How to Limit the Damage from Holiday Season Food & Booze

Christmas & New Years is almost here and for many people that means lots of food temptations. Many of you are probably planning on attending holiday parties that are centered around booze, sweets, and lots of buttery, delicious food!!!

Here are a few ideas to help you enjoy the holidays without the crazy weight gain, fatigue, and blah feeling that most people get during this time.

Embrace the good fats. During the holiday, good fats need to be your friend. They will help satiate you so that you have less desire to over-eat. Foods with good fats include nuts, olives, and hard cheeses. You should not go crazy with any of the good fats, just start with them to prevent over-eating at the dessert table.

After you indulge in the good fats the body won’t have as much desire to eat the rich, carb-loaded dishes. Prioritize protein and veggies, and if you can, avoid drinking anything with your meals. This way the body will actually receive the nutrients and vitamins and start to feel full. When you wash food down with drinks some of the body’s enzymes that hold the vitamins and nutrients are lost. You may even find you eliminate heart burn by not drinking with a meal.

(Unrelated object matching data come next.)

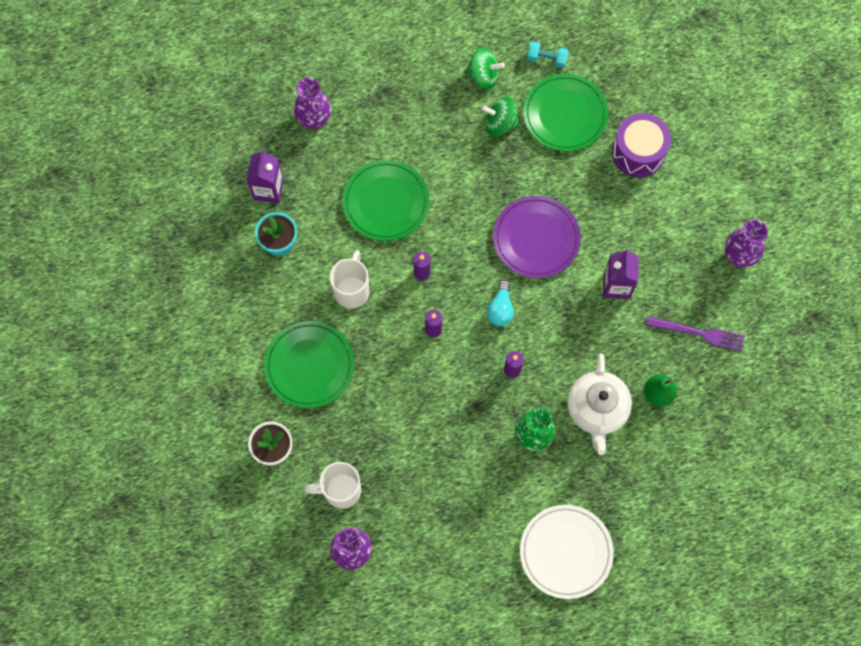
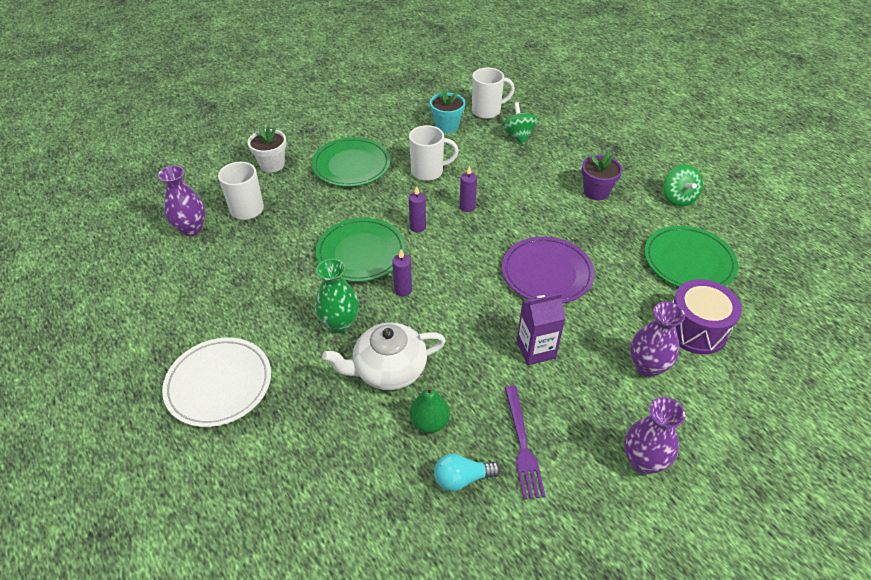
camera: 70 degrees right, 25 degrees down
(268, 190) = (487, 111): purple carton -> white mug
(314, 120) = (561, 118): purple vase -> purple vase (647, 367)
(386, 202) = (518, 171): green plate -> green plate (361, 252)
(446, 144) = (596, 192): none -> purple flower pot
(500, 124) = (642, 220): green spinning top -> green spinning top (518, 136)
(500, 309) = (460, 266): turquoise light bulb -> turquoise light bulb (462, 478)
(546, 59) = (732, 234): turquoise dumbbell -> none

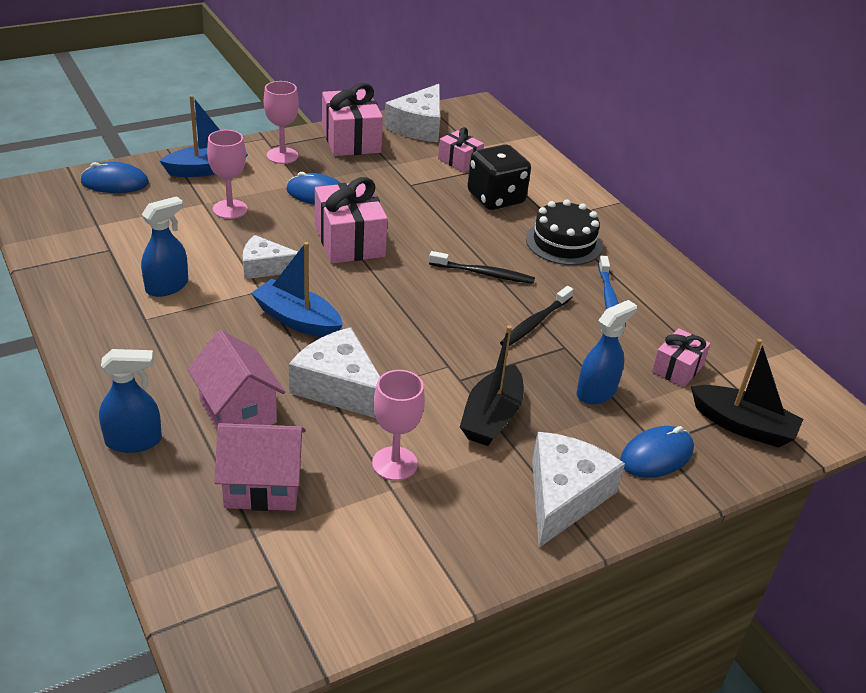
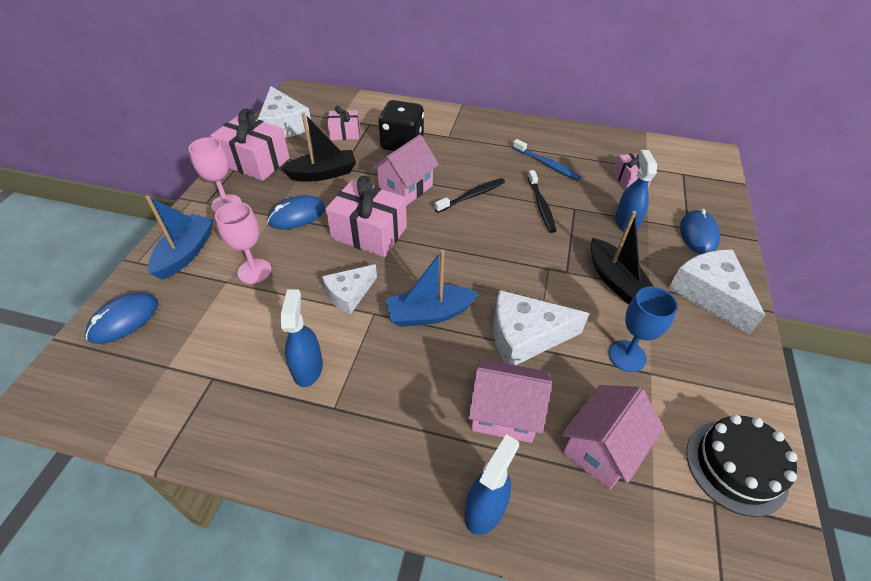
camera: 45 degrees left, 10 degrees up
(394, 463) = (627, 356): pink goblet -> blue goblet
(436, 231) = (406, 188): none -> pink house
(564, 243) = (477, 147): black cake -> black cake (736, 466)
(742, 426) = (695, 188): black boat -> black boat (323, 174)

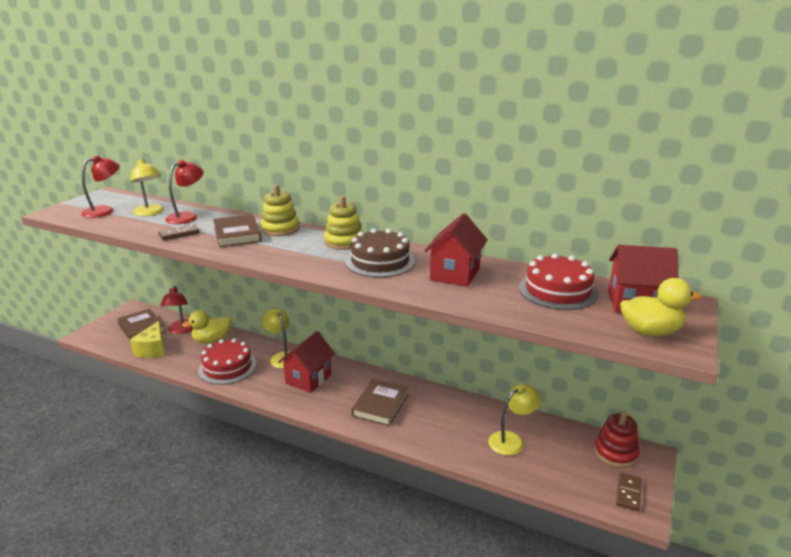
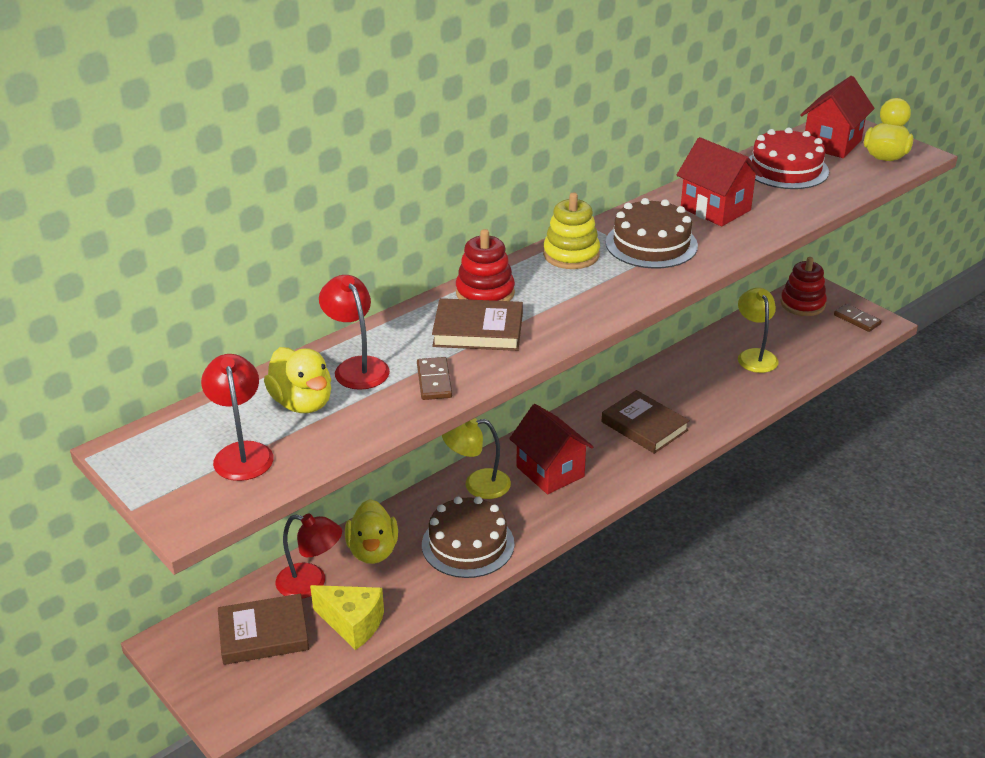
camera: 65 degrees left, 10 degrees up
(150, 213) = (302, 403): yellow lamp -> yellow duck
(227, 367) = (468, 544): red cake -> brown cake
(280, 229) = (485, 293): yellow stacking toy -> red stacking toy

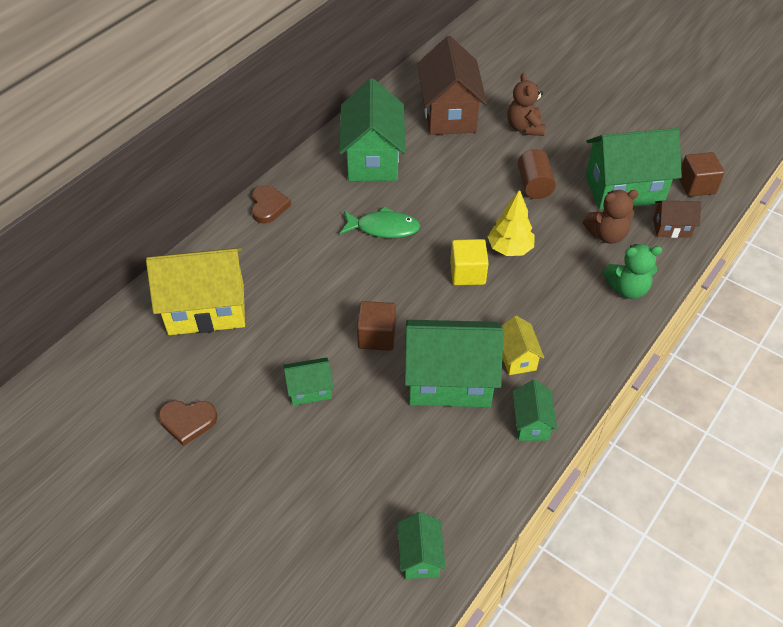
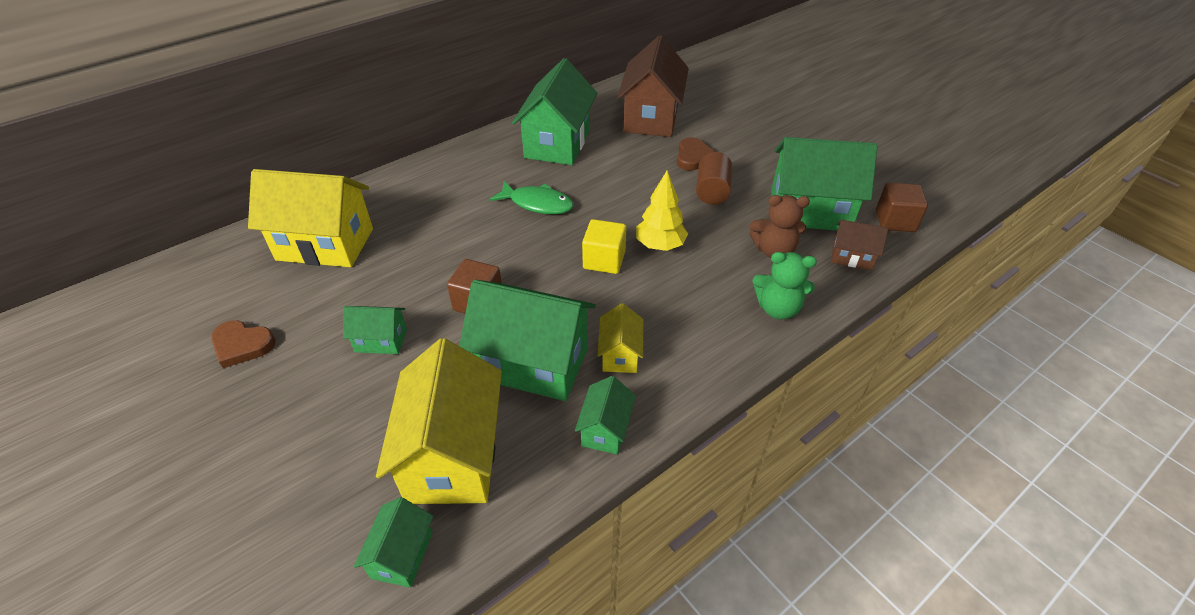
camera: 15 degrees right, 5 degrees down
(268, 206) = (436, 166): brown heart -> brown heart (693, 157)
(421, 472) = (453, 455): none -> yellow house
(524, 127) = (723, 140): brown teddy bear -> none

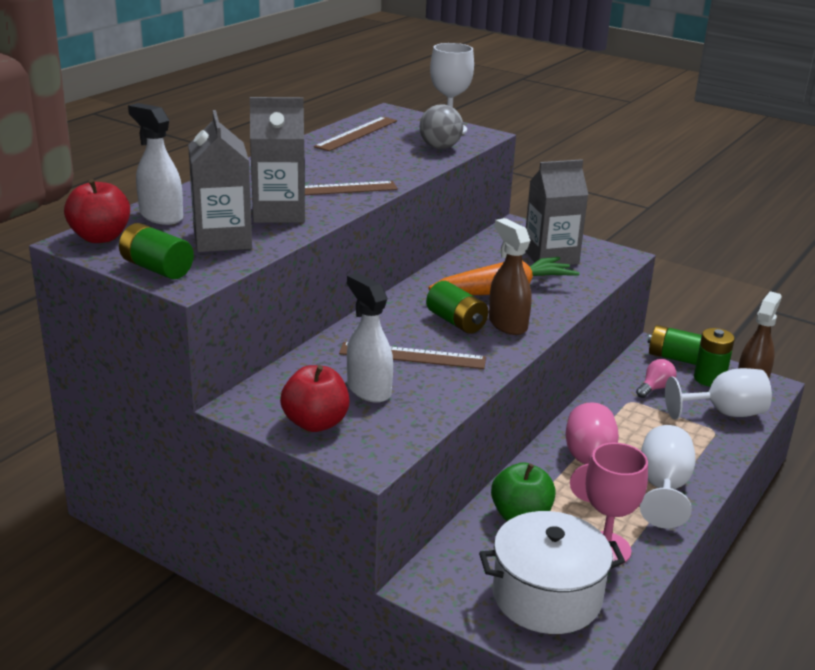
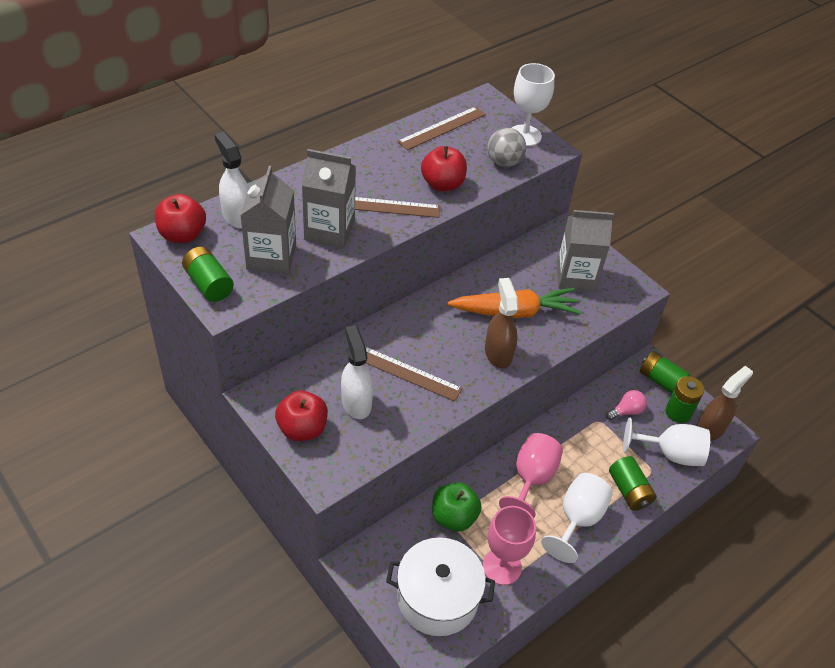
camera: 15 degrees right, 20 degrees up
(385, 168) = (442, 184): none -> red apple
(456, 322) = (458, 341): green battery -> green battery (629, 491)

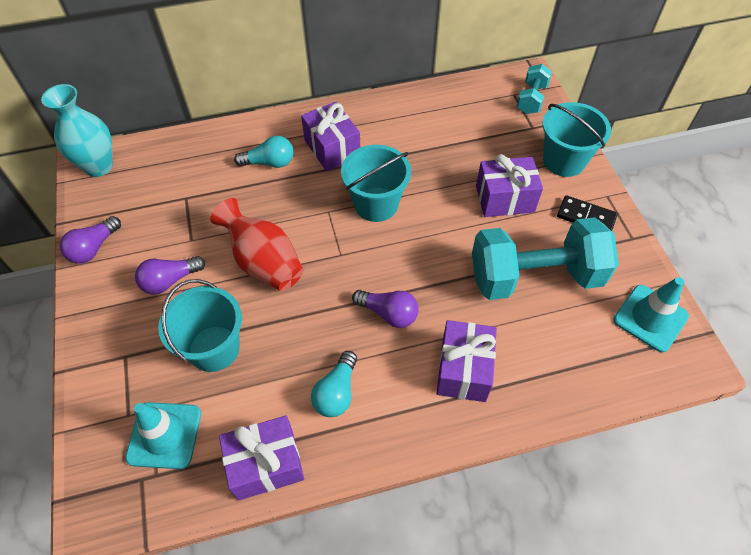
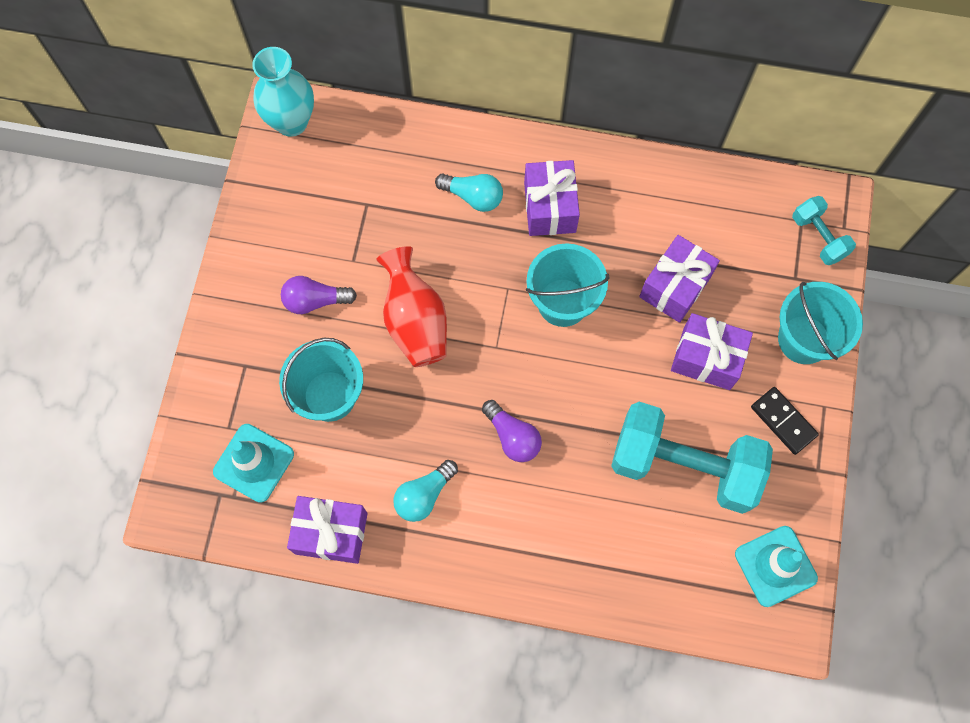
camera: 25 degrees right, 15 degrees up
(94, 248) = (254, 227): purple light bulb -> none
(463, 370) = (554, 530): purple gift -> purple gift (675, 286)
(531, 99) = (818, 237): turquoise dumbbell -> turquoise dumbbell turned 75 degrees counterclockwise

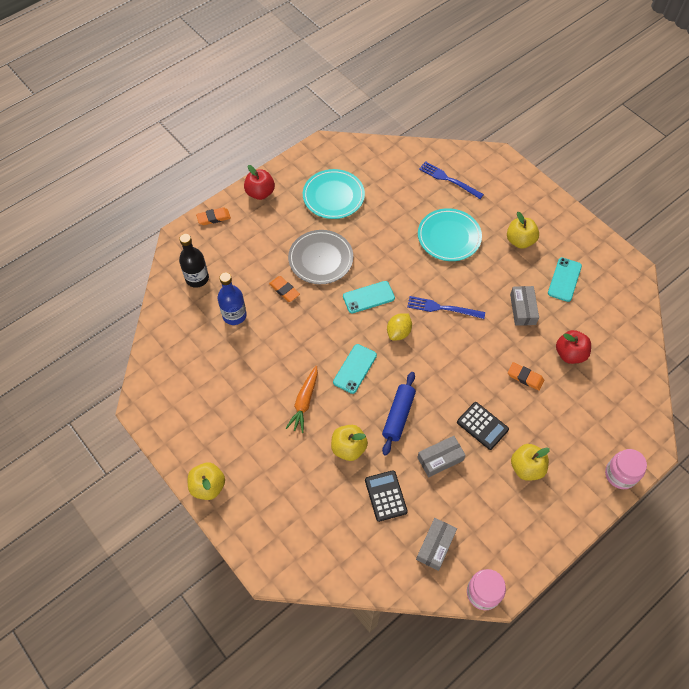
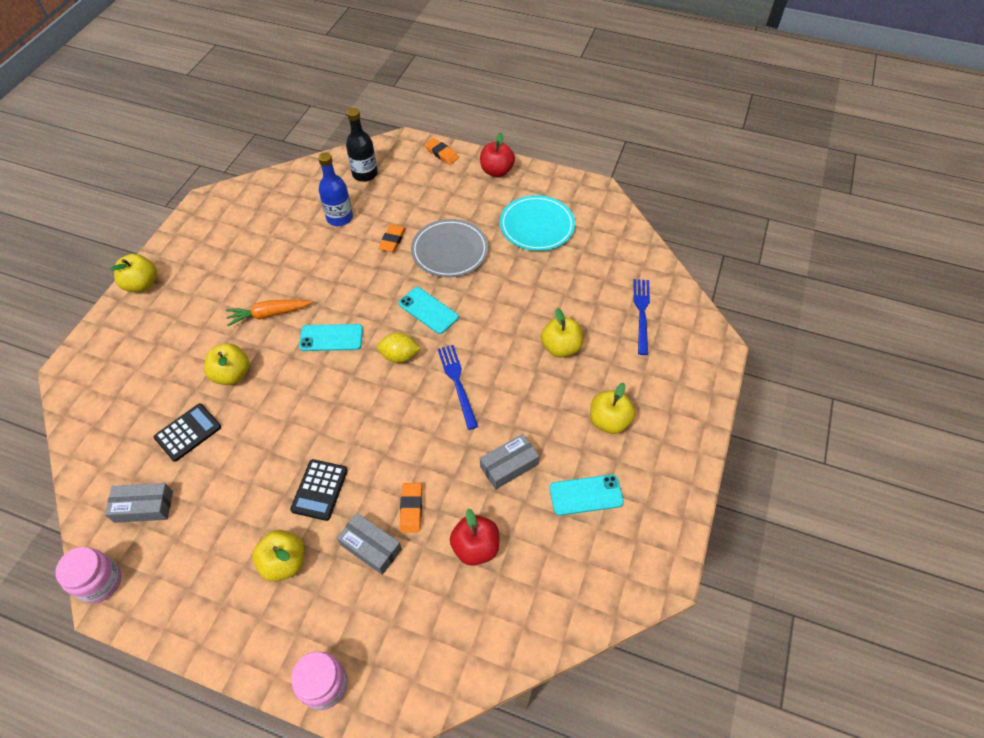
camera: 60 degrees right, 5 degrees down
(398, 416) = (292, 402): blue rolling pin -> none
(440, 459) = (256, 465): grey box -> grey box (371, 547)
(449, 237) = (560, 347): turquoise plate -> yellow apple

CHEW your food! Take time to CHEW and SAVOR to allow the body to understand that it’s eating these nice ‘good fatty’ foods so it starts its satiation.

Choose the right booze. Drinking can be tricky around the holidays!

Here are a few tips to help minimize the damage to your body:

  • Hard alcohol: have it with lots of ICE! It will force you to drink over a longer period of time. As the ice melts, it seems as though you keep having more to drink and it lasts longer this way.
  • Wine: choose dry reds! These also take longer to drink than the sweet, high sugar reds and whites. Dry reds also have fewer carbs.
  • Beer: I’m a big microbrew fan, so it kills me to say this, but STAY AWAY if you can! Or share one with your partner for taste (a couple of sips is all you need). Beers are loaded with carbs (sugars) and will likely lead you to consume more carbs and salt.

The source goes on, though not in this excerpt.